The entire eye of Troglichthys is smaller than many single cells, and I shall be pardoned for not going into the details of its structure here.

The Tactile Organs.—The tactile organs are among the most important in the consideration of the blind forms. Their minute structure will form the basis of a separate paper. The prominent tactile organs about the head of Amblyopsis have been mentioned

Fig. 5.—Three views of the head of an Amblyopsis, prepared to show the tactile ridges.

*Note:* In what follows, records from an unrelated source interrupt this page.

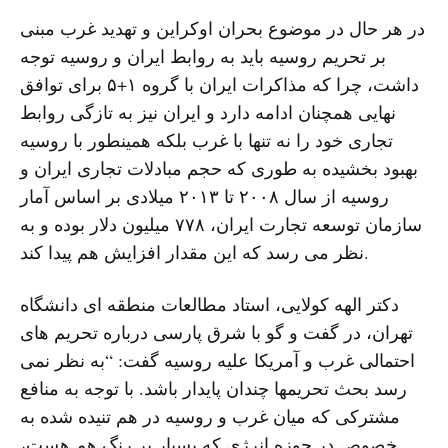
در هر حال در موضوع بحران اوکراین و تهدید غرب مبنی
بر تحریم روسیه باید به روابط ایران و روسیه توجه
داشت، چرا که مذاکرات ایران با گروه ۱+۵ برای توافق
نهایی همچنان ادامه دارد و ایران نیز به تازگی روابط
تجاری خود را نه تنها با غرب بلکه همینطور با روسیه
بهبود بخشیده به طوری که حجم مبادلات تجاری ایران و
روسیه از سال ۲۰۰۸ تا ۲۰۱۳ میلادی بر اساس آمار
سازمان توسعه تجارت ایران، ۷۷۸ میلیون دلار بوده و به
نظر می رسد که این مقدار افزایش هم پیدا کند.
دکتر الهه کولایی، استاد مطالعات منطقه ای دانشگاه
تهران، در گفت و گو با شرق پارسی درباره تحریم های
احتمالی غرب و آمریکا علیه روسیه گفت: “به نظر نمی
رسد بحث تحریمها چندان پایدار باشد. با توجه به منافع
مشترکی که میان غرب و روسیه در هم تنیده شده به
خصوص در حوزه انرژی که بسیار پر رنگ هم هست،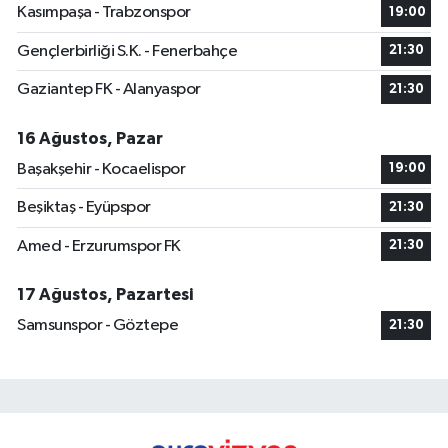
Kasımpaşa - Trabzonspor
19:00
Gençlerbirliği S.K. - Fenerbahçe
21:30
Gaziantep FK - Alanyaspor
21:30
16 Ağustos, Pazar
Başakşehir - Kocaelispor
19:00
Beşiktaş - Eyüpspor
21:30
Amed - Erzurumspor FK
21:30
17 Ağustos, Pazartesi
Samsunspor - Göztepe
21:30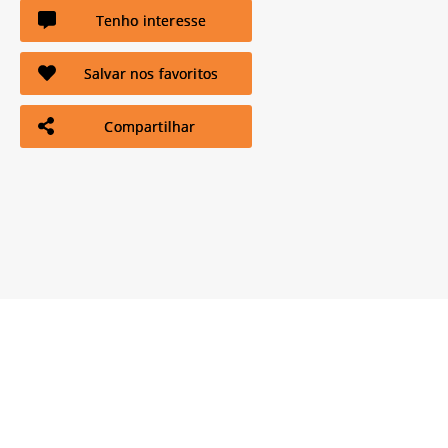
Tenho interesse
Salvar nos favoritos
Compartilhar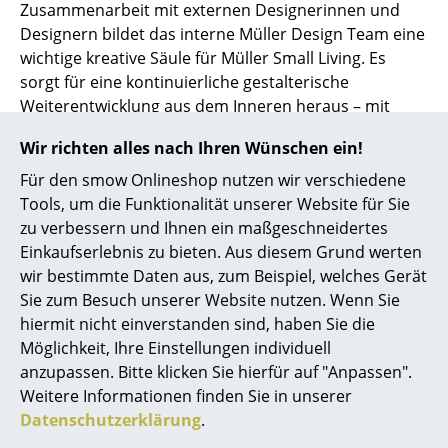
Zusammenarbeit mit externen Designerinnen und
Akkuleuchten
Designern bildet das interne Müller Design Team eine
wichtige kreative Säule für Müller Small Living. Es
... alle Leuchten
sorgt für eine kontinuierliche gestalterische
Weiterentwicklung aus dem Inneren heraus – mit
Betten
einem besonderen Gespür für Funktionalität und für
Doppelbetten
Wir richten alles nach Ihren Wünschen ein!
die Anforderungen modernen Wohnens.
Für den smow Onlineshop nutzen wir verschiedene
Einzelbetten
Tools, um die Funktionalität unserer Website für Sie
Stapelbetten
zu verbessern und Ihnen ein maßgeschneidertes
Einkaufserlebnis zu bieten. Aus diesem Grund werten
Kinderbetten
wir bestimmte Daten aus, zum Beispiel, welches Gerät
Sie zum Besuch unserer Website nutzen. Wenn Sie
Nachttische & Bettzubehör
hiermit nicht einverstanden sind, haben Sie die
... alle Betten
Möglichkeit, Ihre Einstellungen individuell
0341 2222 88 10
anzupassen. Bitte klicken Sie hierfür auf "Anpassen".
Mo-Fr: 9-17 Uhr
Accessoires
Weitere Informationen finden Sie in unserer
Datenschutzerklärung
.
Uhren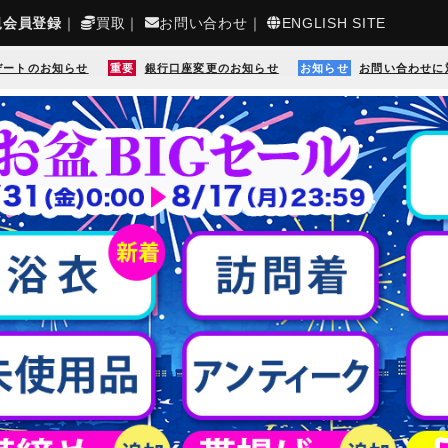
規会員登録
｜
買取
｜
お問い合わせ
｜
ENGLISH SITE
デートのお知らせ
重要
銀行口座変更のお知らせ
お知らせ
お問い合わせに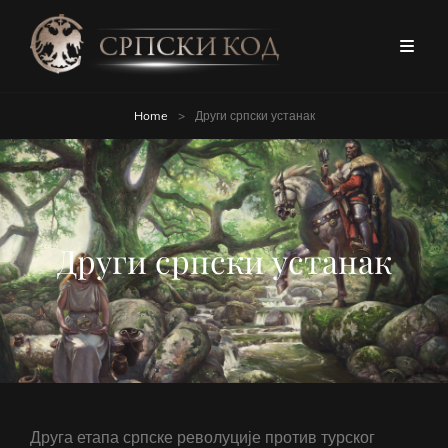
Home
>
Други српски устанак
Други српски устанак
Друга етапа српске револуције против турског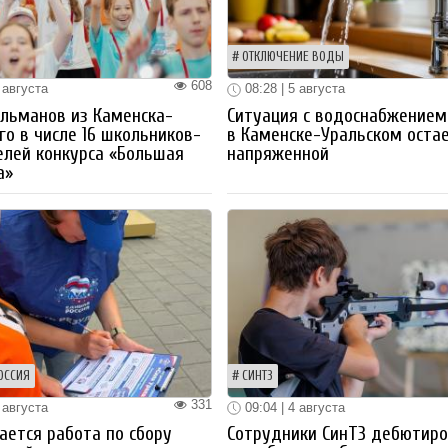
ОТКЛЮЧЕНИЕ ВОДЫ
608
 августа
08:28 | 5 августа
льманов из Каменска-
Ситуация с водоснабжением
го в числе 16 школьников-
в Каменске-Уральском оста
лей конкурса «Большая
напряженной
а»
ОССИЯ
СИНТЗ
331
 августа
09:04 | 4 августа
ется работа по сбору
Сотрудники СинТЗ дебютир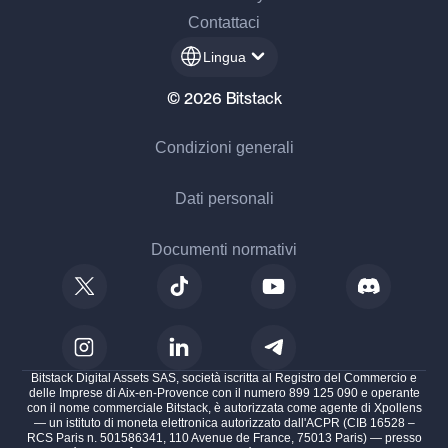
Contattaci
Lingua
© 2026 Bitstack
Condizioni generali
Dati personali
Documenti normativi
Bitstack Digital Assets SAS, società iscritta al Registro del Commercio e
delle Imprese di Aix-en-Provence con il numero 899 125 090 e operante
con il nome commerciale Bitstack, è autorizzata come agente di Xpollens
— un istituto di moneta elettronica autorizzato dall'ACPR (CIB 16528 –
RCS Paris n. 501586341, 110 Avenue de France, 75013 Paris) — presso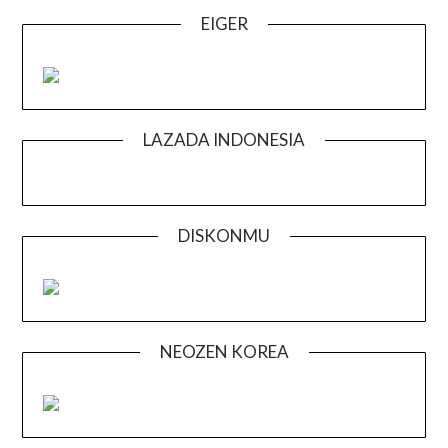
EIGER
LAZADA INDONESIA
DISKONMU
NEOZEN KOREA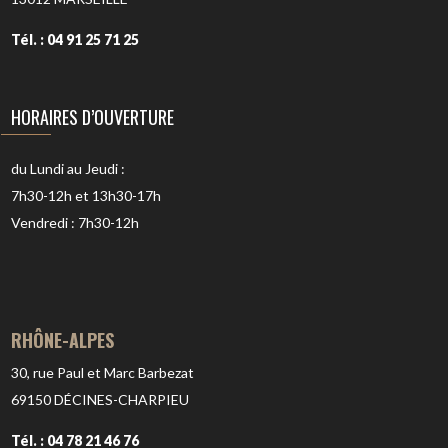
Tél. : 04 91 25 71 25
HORAIRES D’OUVERTURE
du Lundi au Jeudi :
7h30-12h et 13h30-17h
Vendredi : 7h30-12h
RHÔNE-ALPES
30, rue Paul et Marc Barbezat
69150
DÉCINES-CHARPIEU
Tél. : 04 78 21 46 76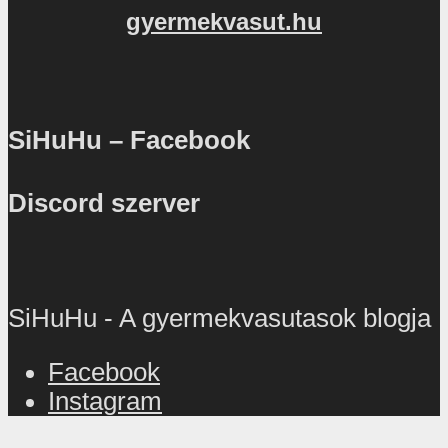
gyermekvasut.hu
SiHuHu – Facebook
Discord szerver
SiHuHu - A gyermekvasutasok blogja
Facebook
Instagram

by nearly every writer, and they have been figured by Putnam Wyman[1] and Leidig,[2] but the figures of the distribution of the ridges are worthless. The description of Professor Forbes[3] of Chologaster papilliferus is the only systematic enumeration of the ridges that has appeared. The accompanying figures, drawn by me with the camera lucida, and verified and copied by Mr. U. O. Cox, give the exact extent and position of the ridges in Amblyopsis and Chologaster papilliferus. It will be seen that in the number and distribution of the tactile area the two forms agree very closely, the eyed form having the same number and distribution of ridges or rows that the blind forms have. In Chologaster


  1. American Naturalist, 1872, Plate II, Figs. 1 and 2.
  2. Untersuchungen z. Anatomie und Histologie d. Tiere, Plate III, Fig. 28.
  3. American Naturalist, 16, 1882, p. 2.